**TASK TO CARRY OUT**:
Please copy, exactly as they appear below, the lines from the one containing "69: (51, 114, 0.47)" through the one containing "75: (343, 147, 0.50)".

(Stored dataset items)
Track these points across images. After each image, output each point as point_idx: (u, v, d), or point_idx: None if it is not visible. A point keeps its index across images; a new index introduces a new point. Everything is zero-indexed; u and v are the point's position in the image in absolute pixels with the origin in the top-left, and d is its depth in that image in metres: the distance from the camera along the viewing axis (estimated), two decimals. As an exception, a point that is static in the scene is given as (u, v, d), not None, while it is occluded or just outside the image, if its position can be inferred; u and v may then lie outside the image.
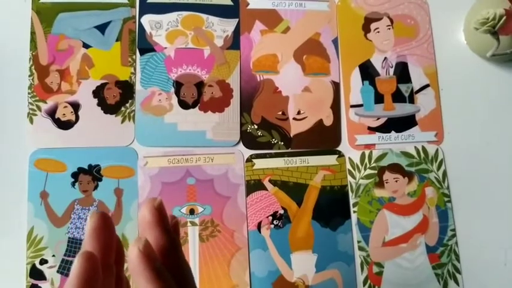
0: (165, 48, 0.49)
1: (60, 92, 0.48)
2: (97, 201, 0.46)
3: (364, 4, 0.52)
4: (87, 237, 0.25)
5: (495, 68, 0.52)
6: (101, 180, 0.46)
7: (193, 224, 0.46)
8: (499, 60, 0.52)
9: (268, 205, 0.47)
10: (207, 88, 0.49)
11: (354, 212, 0.48)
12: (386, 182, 0.49)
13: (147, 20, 0.50)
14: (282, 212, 0.47)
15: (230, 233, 0.46)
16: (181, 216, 0.46)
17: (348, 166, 0.49)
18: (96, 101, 0.48)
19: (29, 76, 0.48)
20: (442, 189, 0.49)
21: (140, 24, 0.50)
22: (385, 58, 0.51)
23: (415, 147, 0.50)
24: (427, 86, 0.51)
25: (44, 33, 0.49)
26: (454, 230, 0.48)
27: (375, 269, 0.47)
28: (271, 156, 0.48)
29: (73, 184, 0.46)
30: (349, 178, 0.49)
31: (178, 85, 0.49)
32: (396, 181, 0.49)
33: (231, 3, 0.51)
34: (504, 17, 0.43)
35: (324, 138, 0.49)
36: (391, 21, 0.52)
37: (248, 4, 0.51)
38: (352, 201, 0.48)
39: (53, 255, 0.45)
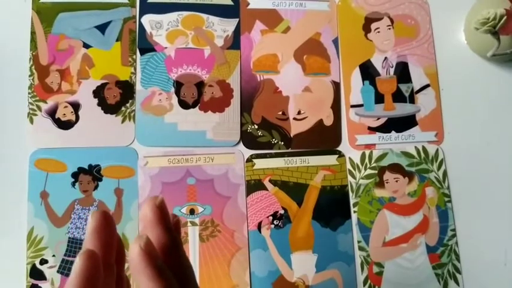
0: (166, 48, 0.49)
1: (60, 92, 0.48)
2: (97, 201, 0.46)
3: (365, 4, 0.52)
4: (89, 235, 0.25)
5: (495, 68, 0.52)
6: (101, 180, 0.46)
7: (193, 224, 0.46)
8: (500, 60, 0.52)
9: (269, 205, 0.47)
10: (207, 88, 0.49)
11: (354, 212, 0.48)
12: (387, 182, 0.49)
13: (148, 19, 0.50)
14: (282, 212, 0.47)
15: (230, 233, 0.46)
16: (181, 216, 0.46)
17: (348, 166, 0.49)
18: (96, 101, 0.48)
19: (29, 76, 0.48)
20: (443, 189, 0.49)
21: (140, 24, 0.50)
22: (386, 58, 0.51)
23: (416, 147, 0.50)
24: (427, 86, 0.51)
25: (44, 33, 0.49)
26: (454, 230, 0.48)
27: (375, 269, 0.47)
28: (271, 156, 0.48)
29: (73, 184, 0.46)
30: (350, 178, 0.49)
31: (178, 85, 0.49)
32: (396, 181, 0.49)
33: (231, 3, 0.51)
34: (504, 17, 0.43)
35: (324, 138, 0.49)
36: (392, 21, 0.52)
37: (248, 4, 0.51)
38: (352, 201, 0.48)
39: (53, 255, 0.45)
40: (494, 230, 0.49)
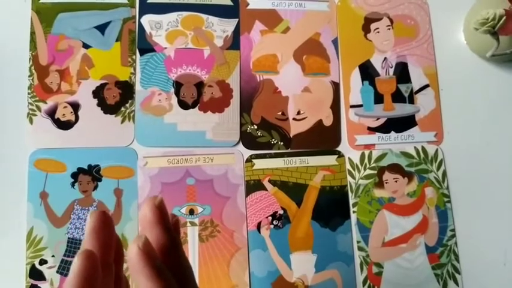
0: (165, 48, 0.49)
1: (60, 92, 0.48)
2: (97, 202, 0.46)
3: (364, 4, 0.52)
4: (87, 235, 0.25)
5: (495, 68, 0.52)
6: (100, 180, 0.46)
7: (192, 224, 0.46)
8: (499, 61, 0.52)
9: (268, 205, 0.47)
10: (207, 88, 0.49)
11: (354, 212, 0.48)
12: (386, 182, 0.49)
13: (147, 20, 0.50)
14: (281, 212, 0.47)
15: (230, 233, 0.46)
16: (180, 217, 0.46)
17: (348, 166, 0.49)
18: (96, 101, 0.48)
19: (29, 76, 0.48)
20: (442, 190, 0.49)
21: (140, 25, 0.50)
22: (385, 58, 0.51)
23: (415, 147, 0.50)
24: (426, 86, 0.51)
25: (44, 33, 0.49)
26: (453, 230, 0.48)
27: (375, 269, 0.47)
28: (270, 156, 0.49)
29: (73, 184, 0.46)
30: (349, 178, 0.49)
31: (178, 85, 0.49)
32: (396, 181, 0.49)
33: (231, 3, 0.51)
34: (504, 17, 0.43)
35: (323, 139, 0.49)
36: (391, 21, 0.52)
37: (248, 4, 0.51)
38: (351, 201, 0.48)
39: (53, 256, 0.45)
40: (493, 230, 0.49)
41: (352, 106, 0.50)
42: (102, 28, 0.49)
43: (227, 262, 0.46)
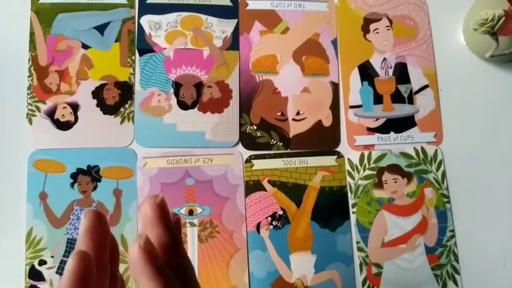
0: (164, 48, 0.49)
1: (59, 93, 0.48)
2: (96, 202, 0.46)
3: (364, 5, 0.52)
4: (81, 236, 0.25)
5: (494, 69, 0.52)
6: (100, 181, 0.46)
7: (192, 224, 0.46)
8: (498, 61, 0.52)
9: (267, 206, 0.47)
10: (206, 89, 0.49)
11: (353, 212, 0.48)
12: (386, 183, 0.49)
13: (146, 20, 0.50)
14: (281, 212, 0.47)
15: (229, 233, 0.46)
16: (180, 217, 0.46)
17: (347, 167, 0.49)
18: (95, 101, 0.48)
19: (28, 77, 0.48)
20: (441, 190, 0.49)
21: (139, 25, 0.50)
22: (385, 59, 0.51)
23: (414, 147, 0.50)
24: (426, 86, 0.51)
25: (43, 33, 0.49)
26: (453, 230, 0.48)
27: (374, 270, 0.47)
28: (270, 157, 0.48)
29: (72, 185, 0.46)
30: (348, 179, 0.49)
31: (177, 86, 0.49)
32: (395, 182, 0.49)
33: (230, 4, 0.51)
34: (503, 18, 0.43)
35: (323, 139, 0.49)
36: (391, 21, 0.52)
37: (247, 5, 0.51)
38: (351, 202, 0.48)
39: (52, 256, 0.45)
40: (493, 231, 0.49)
41: (351, 107, 0.50)
42: (101, 28, 0.49)
43: (226, 263, 0.46)
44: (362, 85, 0.51)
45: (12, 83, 0.48)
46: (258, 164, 0.48)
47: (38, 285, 0.44)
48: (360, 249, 0.47)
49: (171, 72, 0.49)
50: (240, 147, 0.49)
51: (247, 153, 0.48)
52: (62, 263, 0.45)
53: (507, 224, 0.49)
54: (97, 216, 0.25)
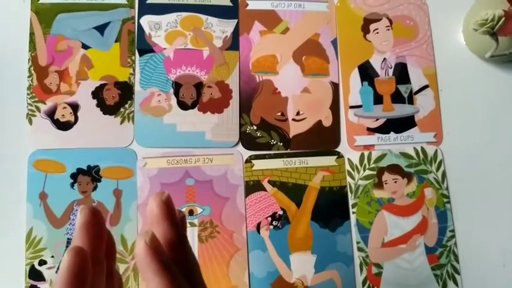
0: (164, 49, 0.49)
1: (59, 93, 0.48)
2: (96, 202, 0.46)
3: (364, 5, 0.52)
4: (77, 231, 0.25)
5: (494, 69, 0.52)
6: (100, 181, 0.46)
7: (192, 225, 0.46)
8: (498, 61, 0.52)
9: (268, 206, 0.47)
10: (206, 89, 0.49)
11: (353, 212, 0.48)
12: (386, 183, 0.49)
13: (146, 20, 0.50)
14: (281, 212, 0.47)
15: (229, 233, 0.46)
16: (180, 217, 0.46)
17: (347, 167, 0.49)
18: (95, 101, 0.48)
19: (28, 77, 0.48)
20: (441, 190, 0.49)
21: (139, 25, 0.50)
22: (384, 59, 0.51)
23: (414, 148, 0.50)
24: (426, 86, 0.51)
25: (43, 34, 0.49)
26: (453, 230, 0.48)
27: (374, 270, 0.47)
28: (270, 157, 0.48)
29: (72, 185, 0.46)
30: (348, 179, 0.49)
31: (177, 86, 0.49)
32: (395, 182, 0.49)
33: (230, 4, 0.51)
34: (503, 18, 0.43)
35: (323, 139, 0.49)
36: (391, 22, 0.52)
37: (247, 5, 0.51)
38: (351, 202, 0.48)
39: (52, 256, 0.45)
40: (493, 231, 0.49)
41: (351, 107, 0.50)
42: (101, 29, 0.49)
43: (226, 263, 0.46)
44: (362, 85, 0.51)
45: (12, 83, 0.48)
46: (258, 164, 0.48)
47: (38, 285, 0.44)
48: (360, 249, 0.47)
49: (171, 73, 0.49)
50: (240, 147, 0.49)
51: (247, 153, 0.48)
52: (62, 263, 0.45)
53: (507, 224, 0.49)
54: (92, 212, 0.25)
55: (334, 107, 0.50)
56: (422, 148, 0.50)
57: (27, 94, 0.47)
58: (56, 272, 0.45)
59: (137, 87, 0.49)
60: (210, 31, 0.50)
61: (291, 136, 0.49)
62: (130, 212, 0.46)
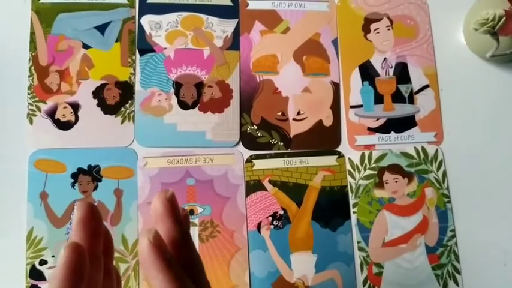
0: (165, 48, 0.49)
1: (59, 93, 0.48)
2: (96, 202, 0.46)
3: (364, 5, 0.52)
4: (74, 227, 0.25)
5: (495, 69, 0.52)
6: (100, 180, 0.46)
7: (193, 224, 0.46)
8: (499, 61, 0.52)
9: (268, 206, 0.47)
10: (207, 89, 0.49)
11: (354, 212, 0.48)
12: (386, 183, 0.49)
13: (147, 20, 0.50)
14: (281, 212, 0.47)
15: (230, 233, 0.46)
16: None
17: (348, 167, 0.49)
18: (95, 101, 0.48)
19: (29, 77, 0.48)
20: (442, 190, 0.49)
21: (140, 25, 0.50)
22: (385, 59, 0.51)
23: (415, 147, 0.50)
24: (426, 86, 0.51)
25: (44, 33, 0.49)
26: (453, 230, 0.48)
27: (375, 270, 0.47)
28: (270, 156, 0.48)
29: (73, 185, 0.46)
30: (349, 179, 0.49)
31: (178, 86, 0.49)
32: (396, 182, 0.49)
33: (231, 4, 0.51)
34: (504, 18, 0.43)
35: (323, 139, 0.49)
36: (391, 21, 0.52)
37: (248, 4, 0.51)
38: (351, 201, 0.48)
39: (53, 256, 0.45)
40: (494, 230, 0.49)
41: (352, 106, 0.50)
42: (102, 28, 0.49)
43: (227, 262, 0.46)
44: (363, 85, 0.51)
45: (13, 82, 0.48)
46: (259, 164, 0.48)
47: (39, 285, 0.44)
48: (360, 249, 0.47)
49: (172, 72, 0.49)
50: (241, 147, 0.49)
51: (248, 153, 0.48)
52: (63, 262, 0.45)
53: (508, 224, 0.49)
54: (89, 208, 0.25)
55: (335, 107, 0.50)
56: (422, 148, 0.50)
57: (28, 94, 0.47)
58: (57, 271, 0.45)
59: (138, 87, 0.49)
60: (211, 31, 0.50)
61: (291, 136, 0.49)
62: (131, 212, 0.46)
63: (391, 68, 0.51)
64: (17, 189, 0.46)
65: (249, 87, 0.50)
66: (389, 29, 0.52)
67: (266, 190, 0.48)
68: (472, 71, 0.52)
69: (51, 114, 0.47)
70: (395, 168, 0.49)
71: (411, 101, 0.51)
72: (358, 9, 0.52)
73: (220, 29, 0.50)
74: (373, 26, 0.52)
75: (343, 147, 0.50)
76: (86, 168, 0.46)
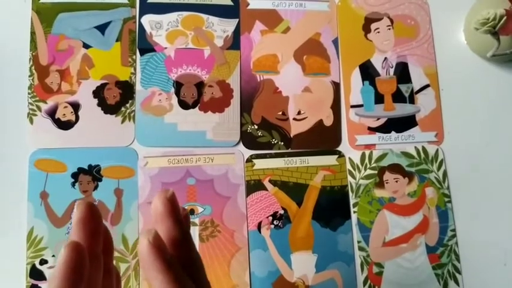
0: (165, 48, 0.49)
1: (60, 92, 0.48)
2: (97, 202, 0.46)
3: (365, 4, 0.52)
4: (74, 226, 0.25)
5: (495, 69, 0.52)
6: (101, 180, 0.46)
7: (193, 224, 0.46)
8: (500, 61, 0.52)
9: (268, 205, 0.47)
10: (207, 88, 0.49)
11: (354, 212, 0.48)
12: (387, 182, 0.49)
13: (147, 20, 0.50)
14: (282, 212, 0.47)
15: (230, 233, 0.46)
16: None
17: (348, 166, 0.49)
18: (96, 101, 0.48)
19: (29, 76, 0.48)
20: (442, 190, 0.49)
21: (140, 25, 0.50)
22: (385, 58, 0.51)
23: (415, 147, 0.50)
24: (427, 86, 0.51)
25: (44, 33, 0.49)
26: (454, 230, 0.48)
27: (375, 269, 0.47)
28: (271, 156, 0.48)
29: (73, 184, 0.46)
30: (349, 178, 0.49)
31: (178, 85, 0.49)
32: (396, 181, 0.49)
33: (231, 4, 0.51)
34: (504, 17, 0.43)
35: (324, 139, 0.49)
36: (392, 21, 0.52)
37: (248, 4, 0.51)
38: (352, 201, 0.48)
39: (53, 256, 0.45)
40: (494, 230, 0.49)
41: (352, 106, 0.50)
42: (102, 28, 0.49)
43: (227, 262, 0.46)
44: (363, 85, 0.51)
45: (13, 82, 0.48)
46: (259, 164, 0.48)
47: (39, 285, 0.44)
48: (361, 249, 0.47)
49: (172, 72, 0.49)
50: (241, 146, 0.49)
51: (248, 152, 0.48)
52: (63, 262, 0.45)
53: (508, 223, 0.49)
54: (89, 207, 0.25)
55: (335, 107, 0.50)
56: (423, 147, 0.50)
57: (28, 93, 0.47)
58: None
59: (138, 87, 0.49)
60: (211, 30, 0.50)
61: (292, 135, 0.49)
62: (131, 212, 0.46)
63: (392, 67, 0.51)
64: (17, 188, 0.46)
65: (250, 87, 0.50)
66: (389, 29, 0.52)
67: (266, 190, 0.48)
68: (473, 70, 0.52)
69: (52, 113, 0.47)
70: (395, 168, 0.49)
71: (411, 100, 0.51)
72: (358, 8, 0.52)
73: (221, 28, 0.50)
74: (373, 26, 0.52)
75: (344, 146, 0.50)
76: (86, 167, 0.46)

**SOLVED EXERCISE**:
69: (51, 114, 0.47)
70: (395, 168, 0.49)
71: (411, 101, 0.51)
72: (358, 9, 0.52)
73: (220, 29, 0.50)
74: (373, 26, 0.52)
75: (343, 147, 0.50)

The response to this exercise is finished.